Paul Weller has now looked exactly the same for almost as long as Bryan Ferry has — he still has that rail-thin, Mod-haired appearance that Oasis’s Gallagher brothers stole from him. And if you’re willing to write off the Style Council as an eight-year indulgence, his music’s been almost as consistent. The " angry young man " tag didn’t fit Weller for long — he came out of the closet as a romantic about halfway through the Jam’s tenure. By that band’s swan song, 1982’s The Gift, he was already turning into a soul singer, with the necessary mix of warmth and cool. And that mix has served him well since he went solo in the early ’90s.

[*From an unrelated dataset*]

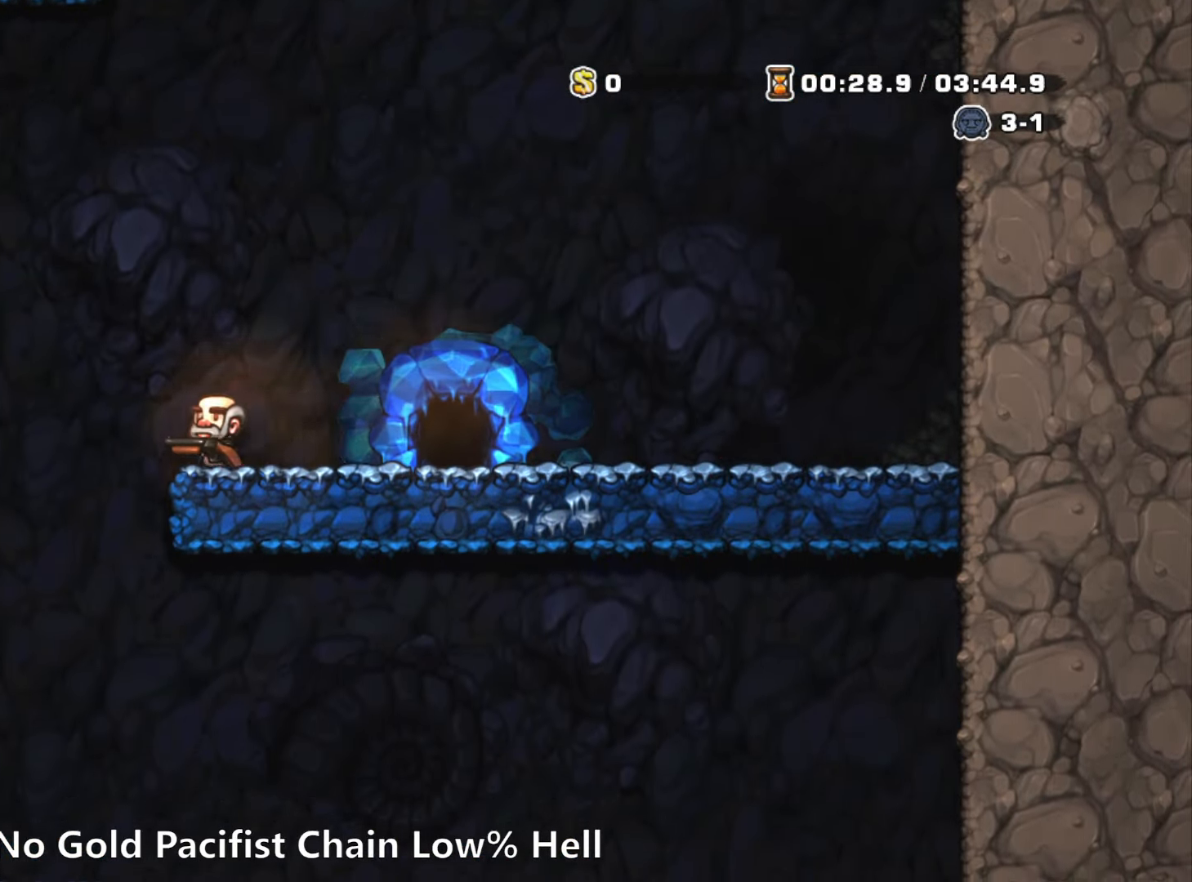
{"keys": [], "events": []}
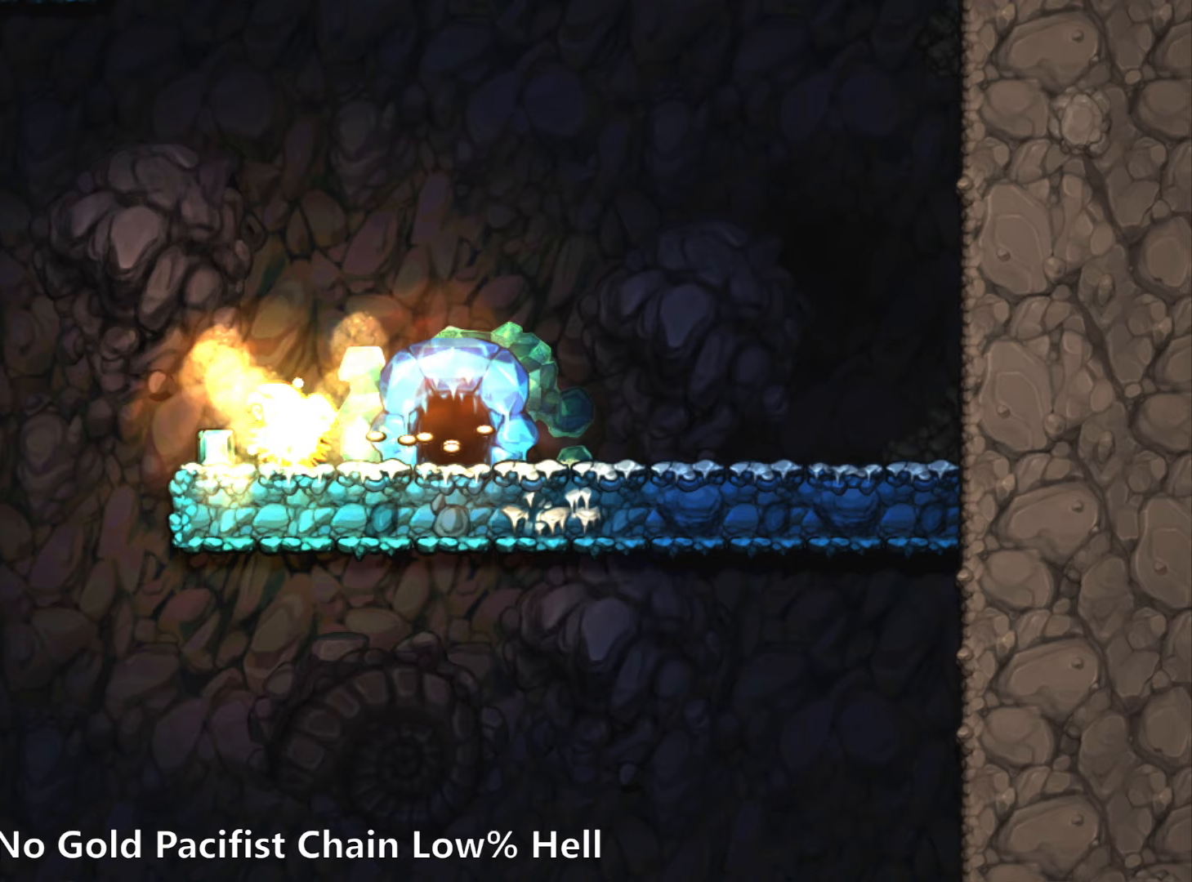
{"keys": [], "events": []}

Maybe the US audience still hasn’t forgiven him for breaking up the Jam, since most of his solo albums — which offer some of the most accessible songwriting of his career — have barely sold enough to qualify him for cult status. Last fall’s Heliocentric wasn’t even released in America, and a band tour at that time was scrapped because of an apparent lack of advance sales. He finally played to about two-thirds of a house at Berklee last Thursday, as part of an " intimate acoustic " tour (i.e., he couldn’t afford to take the band). As he wryly remarked, " You might not know these songs, since they’re not on the radio every five minutes. "

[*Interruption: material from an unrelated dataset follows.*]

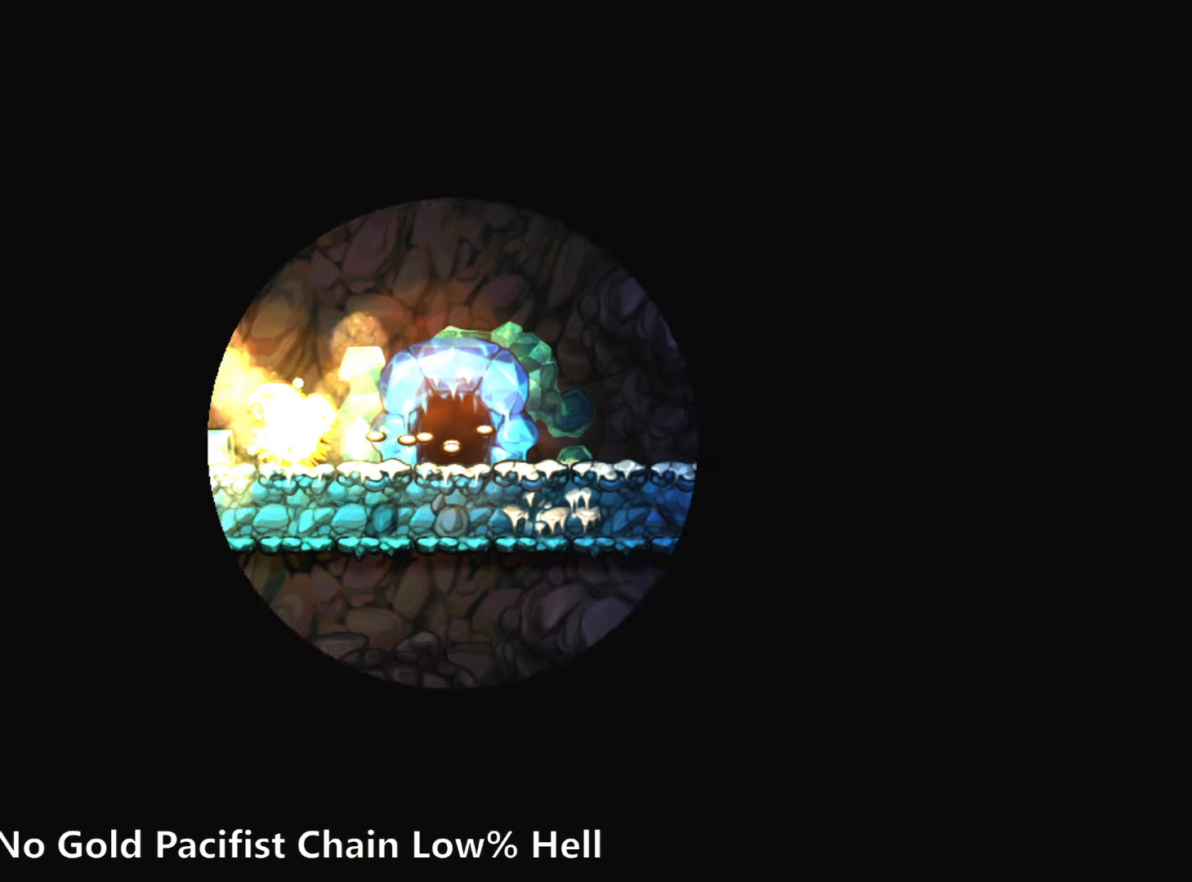
{"keys": [], "events": []}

The songs in question came largely from his five solo albums rather than from his old bands, but Weller did play one Style Council number ( " Headstart for Happiness " ) and three by the Jam ( " English Rose, " " That’s Entertainment, " and " Town Called Malice " — the last the only one that wasn’t originally an acoustic tune). " That’s Entertainment " showed how good a singer he’s become: he delivered it with a sense of nuance he didn’t used to have. Thus the lyric, which originally sounded like a list of well-placed cheap shots, painted a much more poignant picture of urban desolation.

But the night mainly wound up proving that Weller’s latest songs often sound better without the long jams of the recorded electric versions. Stripped down to acoustic basics, " You Do Something to Me " and " Foot of the Mountain " revealed his oft-overlooked gift for melody, and the new " There’s No Drinking After You’re Dead " was a nice mix of haunting tune and seize-the-day lyric. Weller wasn’t any chattier on stage than he’s been in the past, but did smile and acknowledge the crowd more often. And though he was seated throughout the set, he did enough foot stomping and loud strumming to head off charges of mellowing out. Yes, his new songs have more emotional generosity than his old ones, but that’s not mellowing out, it’s growing up. And if you consider what his old role model Pete Townshend was doing at about the same age (The Iron Man and a bogus Who tour), then Weller comes out smelling like an English rose.